20. ENTIRE AGREEMENT 20.1 This Contract contains the whole agreement between the parties and supersedes all previous written or oral agreements relating to its subject matter. 20.2 The parties acknowledge and agree that: (a) they have not been induced to enter into this Contract by any representation, warranty or other assurance not expressly incorporated into it; and (b) in connection with this Contract their only rights and remedies in relation to any representation, warranty or other assurance are for breach of this Contract and that all other rights and remedies are excluded. 20.3 The provisions of paragraphs 20.1 and 20.2 shall not affect the parties rights or remedies in relation to any fraud or fraudulent misrepresentation. 20.4 A person who is not party to this Contract has no right under the Contracts (Rights of Third Parties) Act 1999 to enforce any term of this Contract, but this does not affect any right or remedy of a third party which exists or is available apart from that Act.

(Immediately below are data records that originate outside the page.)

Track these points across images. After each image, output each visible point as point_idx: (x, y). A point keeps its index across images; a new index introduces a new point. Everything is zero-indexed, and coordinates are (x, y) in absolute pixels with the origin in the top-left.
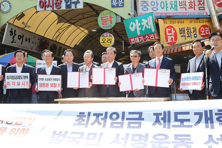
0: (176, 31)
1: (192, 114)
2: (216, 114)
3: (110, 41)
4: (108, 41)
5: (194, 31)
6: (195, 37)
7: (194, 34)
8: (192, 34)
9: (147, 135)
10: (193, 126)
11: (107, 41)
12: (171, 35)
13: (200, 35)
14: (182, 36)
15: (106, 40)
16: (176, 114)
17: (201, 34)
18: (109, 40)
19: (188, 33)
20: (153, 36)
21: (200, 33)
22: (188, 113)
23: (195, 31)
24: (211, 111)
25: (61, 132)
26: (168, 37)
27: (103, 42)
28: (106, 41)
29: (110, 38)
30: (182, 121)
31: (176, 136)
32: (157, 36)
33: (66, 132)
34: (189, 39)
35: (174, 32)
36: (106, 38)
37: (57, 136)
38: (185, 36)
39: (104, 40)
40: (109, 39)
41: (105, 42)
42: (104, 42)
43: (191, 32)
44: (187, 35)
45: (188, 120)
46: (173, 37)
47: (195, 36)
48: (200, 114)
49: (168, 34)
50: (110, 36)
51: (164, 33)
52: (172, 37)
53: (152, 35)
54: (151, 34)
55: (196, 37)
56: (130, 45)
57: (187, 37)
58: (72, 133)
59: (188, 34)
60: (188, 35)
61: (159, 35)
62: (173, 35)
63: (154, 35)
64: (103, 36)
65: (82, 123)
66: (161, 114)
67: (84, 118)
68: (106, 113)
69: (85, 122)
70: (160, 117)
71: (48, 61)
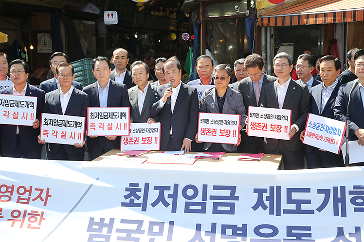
1: (314, 191)
2: (351, 193)
9: (245, 226)
10: (316, 211)
16: (290, 191)
22: (308, 190)
24: (343, 188)
25: (102, 220)
30: (299, 203)
31: (290, 229)
33: (112, 220)
37: (97, 227)
45: (309, 202)
48: (326, 192)
58: (123, 221)
65: (136, 201)
66: (265, 191)
67: (138, 193)
68: (176, 186)
69: (141, 201)
70: (265, 195)
71: (67, 83)
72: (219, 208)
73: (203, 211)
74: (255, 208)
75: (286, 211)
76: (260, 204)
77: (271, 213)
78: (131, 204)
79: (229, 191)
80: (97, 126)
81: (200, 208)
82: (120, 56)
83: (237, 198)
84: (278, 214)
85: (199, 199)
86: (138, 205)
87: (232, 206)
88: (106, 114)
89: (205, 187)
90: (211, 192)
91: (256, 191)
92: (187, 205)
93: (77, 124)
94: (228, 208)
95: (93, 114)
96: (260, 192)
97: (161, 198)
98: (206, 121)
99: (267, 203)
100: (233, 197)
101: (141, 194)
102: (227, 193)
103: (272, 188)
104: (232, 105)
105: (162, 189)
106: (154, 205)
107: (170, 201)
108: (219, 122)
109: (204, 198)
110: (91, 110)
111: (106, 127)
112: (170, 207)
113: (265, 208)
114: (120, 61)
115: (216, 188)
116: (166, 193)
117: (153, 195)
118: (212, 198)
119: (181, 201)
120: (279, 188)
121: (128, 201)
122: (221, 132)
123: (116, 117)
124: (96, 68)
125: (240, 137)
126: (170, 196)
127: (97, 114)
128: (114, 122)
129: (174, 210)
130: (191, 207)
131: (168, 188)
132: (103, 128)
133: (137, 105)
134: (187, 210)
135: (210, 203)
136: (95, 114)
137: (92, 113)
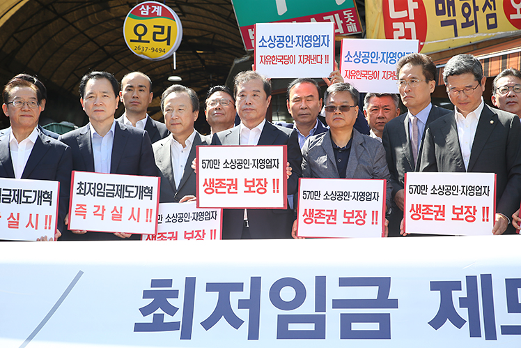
0: (421, 5)
3: (165, 36)
4: (158, 37)
5: (487, 3)
6: (490, 27)
7: (489, 16)
8: (482, 16)
11: (155, 33)
12: (406, 19)
13: (508, 18)
14: (444, 24)
15: (151, 30)
16: (513, 285)
17: (512, 17)
18: (159, 30)
19: (466, 10)
20: (340, 23)
21: (509, 10)
23: (492, 3)
26: (395, 25)
27: (137, 38)
28: (148, 37)
29: (165, 22)
32: (356, 22)
34: (468, 36)
35: (416, 5)
36: (150, 23)
38: (453, 22)
39: (140, 30)
40: (163, 28)
41: (143, 38)
42: (140, 36)
43: (476, 9)
44: (460, 19)
46: (412, 26)
47: (492, 21)
49: (393, 14)
50: (165, 14)
51: (380, 10)
52: (408, 25)
53: (337, 16)
54: (332, 13)
55: (495, 26)
56: (245, 53)
57: (464, 26)
59: (467, 16)
60: (464, 20)
61: (363, 18)
62: (412, 17)
63: (342, 17)
64: (137, 14)
65: (168, 319)
66: (457, 285)
67: (171, 301)
68: (256, 282)
69: (178, 317)
70: (456, 296)
71: (29, 118)
72: (356, 326)
73: (319, 333)
74: (436, 323)
75: (507, 330)
76: (446, 314)
77: (475, 332)
78: (158, 325)
79: (376, 288)
80: (90, 210)
81: (311, 327)
82: (136, 85)
83: (394, 304)
84: (491, 335)
85: (308, 308)
86: (173, 326)
87: (385, 321)
88: (111, 188)
89: (321, 282)
90: (334, 292)
91: (435, 286)
92: (283, 322)
93: (43, 196)
94: (375, 326)
95: (83, 186)
96: (445, 288)
97: (223, 310)
98: (314, 195)
99: (463, 313)
100: (385, 300)
101: (178, 302)
102: (372, 293)
103: (471, 280)
104: (364, 162)
105: (223, 289)
106: (208, 324)
107: (244, 314)
108: (341, 196)
109: (320, 304)
110: (79, 177)
111: (108, 215)
112: (245, 327)
113: (459, 322)
114: (135, 95)
115: (344, 282)
116: (235, 297)
117: (206, 304)
118: (338, 304)
119: (269, 314)
120: (487, 279)
121: (149, 319)
122: (347, 215)
123: (132, 194)
124: (88, 91)
125: (386, 224)
126: (242, 304)
127: (93, 186)
128: (127, 204)
129: (254, 334)
130: (292, 327)
131: (239, 287)
132: (102, 215)
133: (170, 170)
134: (283, 333)
135: (333, 318)
136: (88, 186)
137: (81, 183)
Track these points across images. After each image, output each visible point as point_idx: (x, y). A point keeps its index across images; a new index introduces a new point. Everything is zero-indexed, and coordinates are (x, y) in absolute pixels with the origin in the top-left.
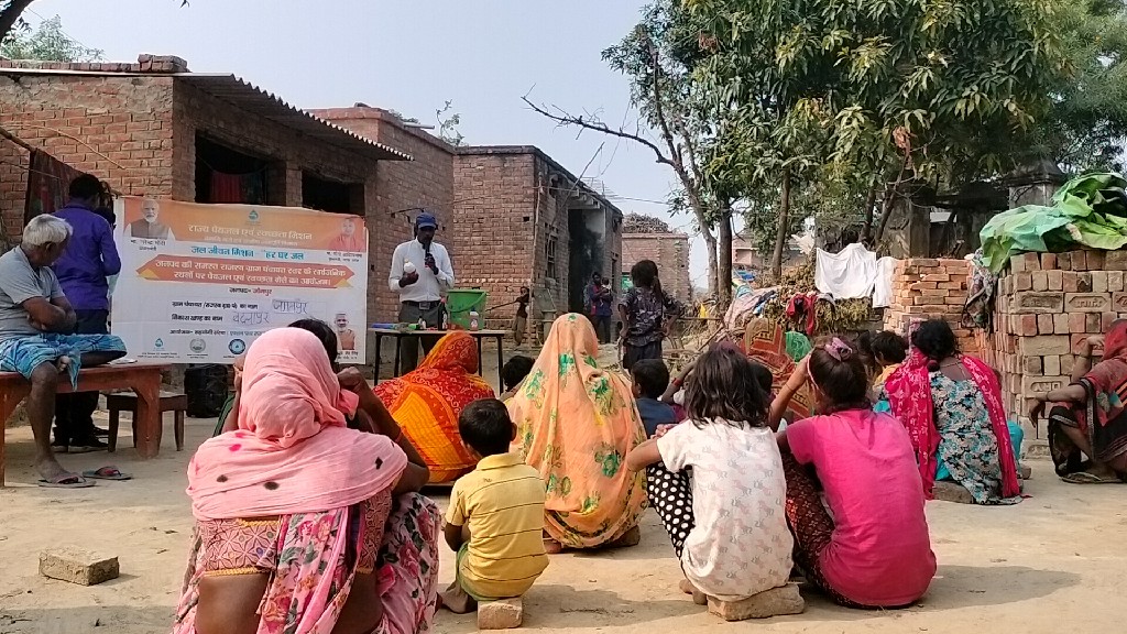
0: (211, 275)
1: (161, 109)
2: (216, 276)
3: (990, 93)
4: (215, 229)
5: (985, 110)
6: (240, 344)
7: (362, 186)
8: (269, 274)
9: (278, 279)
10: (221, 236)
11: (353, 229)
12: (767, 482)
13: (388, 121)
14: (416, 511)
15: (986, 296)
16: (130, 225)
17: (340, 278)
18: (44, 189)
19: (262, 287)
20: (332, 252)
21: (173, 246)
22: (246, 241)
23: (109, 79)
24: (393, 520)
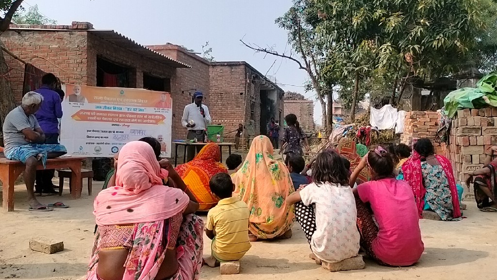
0: (103, 118)
1: (82, 46)
2: (105, 119)
3: (448, 38)
4: (105, 98)
5: (446, 45)
6: (116, 149)
7: (169, 79)
8: (129, 118)
9: (133, 120)
10: (108, 101)
11: (165, 98)
12: (348, 210)
13: (181, 51)
14: (193, 222)
15: (446, 128)
16: (68, 97)
17: (159, 120)
18: (31, 80)
19: (126, 124)
20: (156, 108)
21: (87, 106)
22: (119, 103)
23: (59, 33)
24: (184, 226)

21. NOTICES Notices given under this Contract must, except for notices given under paragraph 3.5 be in writing and may be delivered by hand or by courier, or sent by first class post, fax. or e-mail to the following addresses: (a) to F4WIFI at the address of the F4WIFI office shown on the Order Form or any alternative address which F4WIFI notifies to the Customer; (b) to the Customer at the address to which the Customer asks F4WIFI to send invoices, the address of the Site or, if the Customer is a limited company, its registered office.

22. SEVERABILITY If any provision of this Contract is held invalid, illegal or unenforceable for any reason by any court of competent jurisdiction, such provision shall be severed and the remainder of its provisions will continue in full force and effect as if this Contract had been executed with the invalid, illegal or unenforceable provision omitted.

23. LAW AND JURISDICTION This Contract is governed by the law of England and Wales and both parties submit to the exclusive jurisdiction of the English courts.